I commenti a questo post sono chiusi
Eccellente, direi! Bravo all’autore, grazie France’.
colmo di mondi questo giovane … grazie effeffe!
Questi sarebbero versi?
Sa l’autore, almeno vagamente, cos’è l’autentica poesia?
«Fictio rethorica musicaque poita» (“Espressione retoricamente atteggiata, ornata di musica e ritmo”, Dante, De vulgari eloquentia). Quante sillogi ha lette prima di comporre le proprie liriche? Sarebbe in grado di rivelarne ai lettori i sensi riposti? ( «O voi ch’avete gl’intelletti sani,/mirate la dottrina che s’asconde/sotto il velame de li versi strani!»).
Ce lo dica lei, signor D’Angelo, precisamente cos’è l’autentica poesia, quante sillogi si deve aver lette e come si rivelano i sensi riposti, ma anche quelli non tanto riposti dei commenti boriosi, autocompiaciuti e inutilmente censori.

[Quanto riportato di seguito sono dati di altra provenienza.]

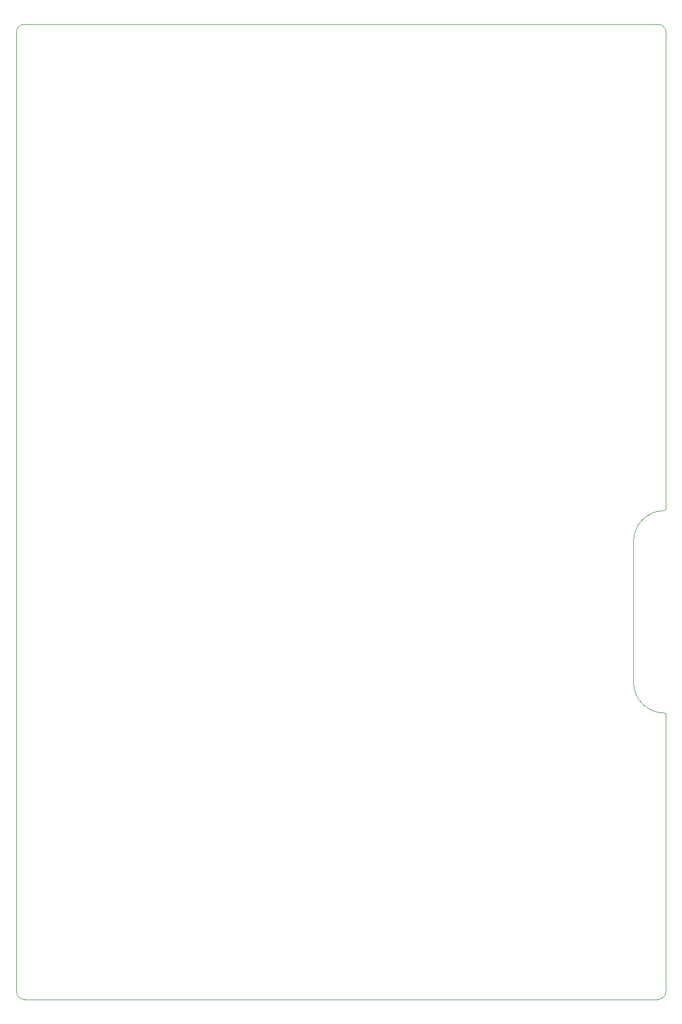
<source format=gbr>
%TF.GenerationSoftware,KiCad,Pcbnew,(5.1.9)-1*%
%TF.CreationDate,2021-03-12T00:20:13-08:00*%
%TF.ProjectId,ShotTimer,53686f74-5469-46d6-9572-2e6b69636164,rev?*%
%TF.SameCoordinates,Original*%
%TF.FileFunction,Profile,NP*%
%FSLAX46Y46*%
G04 Gerber Fmt 4.6, Leading zero omitted, Abs format (unit mm)*
G04 Created by KiCad (PCBNEW (5.1.9)-1) date 2021-03-12 00:20:13*
%MOMM*%
%LPD*%
G01*
G04 APERTURE LIST*
%TA.AperFunction,Profile*%
%ADD10C,0.050000*%
%TD*%
G04 APERTURE END LIST*
D10*
X130474720Y-109796580D02*
X130474720Y-131767580D01*
X135554720Y-136847580D02*
X135554720Y-180091080D01*
X135554720Y-30231080D02*
X135554720Y-104716580D01*
X130474720Y-131767580D02*
G75*
G03*
X135300720Y-136593580I4826000J0D01*
G01*
X135554720Y-136847580D02*
G75*
G03*
X135300720Y-136593580I-254000J0D01*
G01*
X135554720Y-104716580D02*
G75*
G02*
X135300720Y-104970580I-254000J0D01*
G01*
X130474720Y-109796580D02*
G75*
G02*
X135300720Y-104970580I4826000J0D01*
G01*
X135554720Y-180091080D02*
G75*
G02*
X134284720Y-181361080I-1270000J0D01*
G01*
X35224720Y-181361080D02*
G75*
G02*
X33954720Y-180091080I0J1270000D01*
G01*
X134284720Y-28961080D02*
G75*
G02*
X135554720Y-30231080I0J-1270000D01*
G01*
X33954720Y-30231080D02*
G75*
G02*
X35224720Y-28961080I1270000J0D01*
G01*
X35224720Y-181361080D02*
X134284720Y-181361080D01*
X35224720Y-28961080D02*
X134284720Y-28961080D01*
X33954720Y-180091080D02*
X33954720Y-30231080D01*
M02*

</source>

Caro Elvio, solo per dirti che le tue poesie sono letteralmente esplose ( gli insight della pagina di nazione indiana davano quasi quattromila letture) I testi sono piaciuti e ne sono davvero felice, per te, per la poesia e anche un po’ per me con la speranza che quando diventerai miliardario come mercante d’armi ( non di schiavi mi raccomando) ti metterai alla ricerca nel mondo di un anarchico di nome furlen per assicurargli un buen retiro.
ps
Altra eccellente notizia il fatto che nei commenti sia apparso un vero Poeta ignoto- ma vale anche per i noti- per farti le pulci. Conditio sine qua non, su Nazione indiana, per essere poeti o autori, è che possa esserci almeno un detrattore, a cinque puoi aspirare al Nobel. Da veterano della rete ti consiglio di non ribattere ma di lasciare quelle parole alla deriva, con vero piglio comunista dandy.